De kosten voor de procedure in eerste aanleg aan de zijde van [appellanten] c.s. zullen worden vastgesteld op:
- griffierecht € 262,-
- salaris advocaat
€ 452,-(1 punt x tarief II (€ 452,-))
Totaal € 714,-
De kosten voor de procedure in hoger beroep aan de zijde van [appellanten] c.s. zullen worden vastgesteld op:
- explootkosten € 101,95
- griffierecht € 311,-
- salaris advocaat
€ 1.341,-(1,5 punten x tarief II (€ 894,-))
Totaal € 1.753,95
6.3
Als niet weersproken zal het hof ook de gevorderde wettelijke rente over de proceskosten en de nakosten toewijzen zoals hierna vermeld.
6.4
Als eveneens niet weersproken zal het hof de vordering van [appellanten] c.s. tot terugbetaling van de reeds betaalde proceskosten toewijzen.

7.De beslissing

Het hof, recht doende in hoger beroep:
vernietigt het vonnis van 5 juni 2015 van de voorzieningenrechter van de rechtbank Noord-Nederland, locatie Groningen en doet opnieuw recht;
veroordeelt de VvE om al hetgeen [appellanten] c.s. ter uitvoering van het bestreden vonnis van 5 juni 2015 aan de VvE hebben voldaan aan [appellanten] c.s. terug te betalen, vermeerderd met de wettelijke rente van de dag van betaling tot de dag van terugbetaling;
veroordeelt de VvE in de kosten van beide instanties, tot aan de bestreden uitspraak aan de zijde van [appellanten] c.s. wat betreft de eerste aanleg vastgesteld op € 262,- voor verschotten en op € 452,- voor salaris overeenkomstig het liquidatietarief en tot aan deze uitspraak wat betreft het hoger beroep vastgesteld op € 412,95 voor verschotten en op
€ 1.341,- voor salaris overeenkomstig het liquidatietarief; te voldoen binnen veertien dagen na dagtekening van dit arrest, en – voor het geval voldoening binnen bedoelde termijn niet plaatsvindt – te vermeerderen met de wettelijke rente te rekenen vanaf bedoelde termijn voor voldoening.
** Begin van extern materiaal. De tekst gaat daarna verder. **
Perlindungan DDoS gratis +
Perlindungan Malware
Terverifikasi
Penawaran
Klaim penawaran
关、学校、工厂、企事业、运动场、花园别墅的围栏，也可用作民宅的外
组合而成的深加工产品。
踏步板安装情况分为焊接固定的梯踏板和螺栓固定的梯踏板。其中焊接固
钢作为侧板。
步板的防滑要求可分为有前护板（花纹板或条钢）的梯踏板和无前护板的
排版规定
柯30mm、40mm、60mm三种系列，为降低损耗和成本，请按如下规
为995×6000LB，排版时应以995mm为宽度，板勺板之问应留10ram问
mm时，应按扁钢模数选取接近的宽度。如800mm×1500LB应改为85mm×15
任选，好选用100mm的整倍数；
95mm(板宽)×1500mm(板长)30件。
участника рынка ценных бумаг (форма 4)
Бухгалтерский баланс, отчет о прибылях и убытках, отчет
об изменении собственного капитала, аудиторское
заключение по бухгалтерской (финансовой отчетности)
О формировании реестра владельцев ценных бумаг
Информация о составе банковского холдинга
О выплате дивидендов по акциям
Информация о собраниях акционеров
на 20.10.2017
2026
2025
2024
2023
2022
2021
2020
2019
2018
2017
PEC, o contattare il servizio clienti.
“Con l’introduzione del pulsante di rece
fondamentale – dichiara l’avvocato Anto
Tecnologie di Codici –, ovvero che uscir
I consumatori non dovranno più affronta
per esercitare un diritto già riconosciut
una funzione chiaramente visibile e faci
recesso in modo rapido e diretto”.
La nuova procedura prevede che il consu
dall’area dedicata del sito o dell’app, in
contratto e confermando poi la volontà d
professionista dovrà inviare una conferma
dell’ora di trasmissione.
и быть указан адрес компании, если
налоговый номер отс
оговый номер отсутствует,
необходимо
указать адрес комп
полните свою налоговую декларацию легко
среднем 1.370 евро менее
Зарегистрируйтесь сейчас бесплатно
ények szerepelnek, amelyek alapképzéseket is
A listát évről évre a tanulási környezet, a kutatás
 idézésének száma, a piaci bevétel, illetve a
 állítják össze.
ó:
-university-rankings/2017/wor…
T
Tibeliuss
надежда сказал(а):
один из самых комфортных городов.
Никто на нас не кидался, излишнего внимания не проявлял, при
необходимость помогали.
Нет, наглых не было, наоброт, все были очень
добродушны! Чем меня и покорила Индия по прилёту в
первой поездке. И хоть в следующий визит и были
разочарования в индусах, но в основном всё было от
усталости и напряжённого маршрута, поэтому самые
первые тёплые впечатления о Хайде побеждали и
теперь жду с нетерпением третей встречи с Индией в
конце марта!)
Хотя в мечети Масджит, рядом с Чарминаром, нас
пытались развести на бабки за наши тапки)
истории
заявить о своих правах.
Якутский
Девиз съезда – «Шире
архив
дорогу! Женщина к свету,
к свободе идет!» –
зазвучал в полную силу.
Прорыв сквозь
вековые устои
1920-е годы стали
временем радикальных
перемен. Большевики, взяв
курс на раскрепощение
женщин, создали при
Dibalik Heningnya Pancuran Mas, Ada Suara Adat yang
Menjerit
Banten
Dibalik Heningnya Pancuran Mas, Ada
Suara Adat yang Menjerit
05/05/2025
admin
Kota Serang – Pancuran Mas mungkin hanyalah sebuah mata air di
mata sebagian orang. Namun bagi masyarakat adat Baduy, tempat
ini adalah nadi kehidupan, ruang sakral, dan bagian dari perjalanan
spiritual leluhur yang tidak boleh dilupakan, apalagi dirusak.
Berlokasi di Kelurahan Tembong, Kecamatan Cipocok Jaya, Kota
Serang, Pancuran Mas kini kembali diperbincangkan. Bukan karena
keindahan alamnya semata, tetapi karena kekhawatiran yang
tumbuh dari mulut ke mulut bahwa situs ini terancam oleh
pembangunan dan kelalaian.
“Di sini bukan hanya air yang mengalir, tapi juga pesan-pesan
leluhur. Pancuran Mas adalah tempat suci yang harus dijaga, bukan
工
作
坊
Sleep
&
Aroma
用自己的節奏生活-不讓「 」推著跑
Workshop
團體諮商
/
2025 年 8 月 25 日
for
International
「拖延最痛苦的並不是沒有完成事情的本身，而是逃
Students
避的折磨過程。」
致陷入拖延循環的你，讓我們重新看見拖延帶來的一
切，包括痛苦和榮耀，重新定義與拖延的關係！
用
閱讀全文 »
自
veroordeelt de VvE in de nakosten, begroot op € 131,-, met bepaling dat dit bedrag zal worden verhoogd met € 68,- in geval de VvE niet binnen veertien dagen na aanschrijving aan deze uitspraak heeft voldaan én betekening heeft plaatsgevonden; een en ander vermeerderd met de wettelijke rente te rekenen vanaf veertien dagen na aanschrijving én betekening.
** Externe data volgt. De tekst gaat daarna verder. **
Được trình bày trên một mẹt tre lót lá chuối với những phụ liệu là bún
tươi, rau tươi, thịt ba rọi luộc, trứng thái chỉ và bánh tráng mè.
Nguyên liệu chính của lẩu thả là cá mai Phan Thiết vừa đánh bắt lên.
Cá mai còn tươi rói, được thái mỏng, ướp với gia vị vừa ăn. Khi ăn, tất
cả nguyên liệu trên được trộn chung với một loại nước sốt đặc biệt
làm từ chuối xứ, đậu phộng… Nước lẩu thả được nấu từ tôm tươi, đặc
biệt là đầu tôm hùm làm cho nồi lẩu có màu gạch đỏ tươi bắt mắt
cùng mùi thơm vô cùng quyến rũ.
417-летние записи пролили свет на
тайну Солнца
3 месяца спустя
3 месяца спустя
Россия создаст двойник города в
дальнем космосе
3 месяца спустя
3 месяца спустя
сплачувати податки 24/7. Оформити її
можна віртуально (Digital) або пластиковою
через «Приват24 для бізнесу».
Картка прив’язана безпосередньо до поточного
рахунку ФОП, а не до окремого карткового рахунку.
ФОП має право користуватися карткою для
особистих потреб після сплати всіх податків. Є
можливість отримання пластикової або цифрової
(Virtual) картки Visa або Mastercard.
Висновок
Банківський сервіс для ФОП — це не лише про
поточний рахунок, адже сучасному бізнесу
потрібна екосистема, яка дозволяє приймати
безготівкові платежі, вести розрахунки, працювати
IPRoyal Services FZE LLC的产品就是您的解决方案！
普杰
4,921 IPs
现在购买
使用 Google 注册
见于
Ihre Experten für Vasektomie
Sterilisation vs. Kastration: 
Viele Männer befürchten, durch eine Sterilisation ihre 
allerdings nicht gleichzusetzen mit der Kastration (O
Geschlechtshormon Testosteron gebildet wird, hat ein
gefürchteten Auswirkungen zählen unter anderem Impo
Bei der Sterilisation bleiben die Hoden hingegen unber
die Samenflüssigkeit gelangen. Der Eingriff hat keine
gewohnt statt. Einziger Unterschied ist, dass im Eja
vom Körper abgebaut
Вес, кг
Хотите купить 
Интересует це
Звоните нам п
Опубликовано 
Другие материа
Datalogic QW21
verklaart dit arrest voor zover het de hierin vermelde proceskostenveroordeling betreft uitvoerbaar bij voorraad.
wijst het meer of anders gevorderde af.
Dit arrest is gewezen door mrs. M.W. Zandbergen, I.F. Clement en H.M. Fahner en is door de rolraadsheer in tegenwoordigheid van de griffier in het openbaar uitgesproken op
28 februari 2017.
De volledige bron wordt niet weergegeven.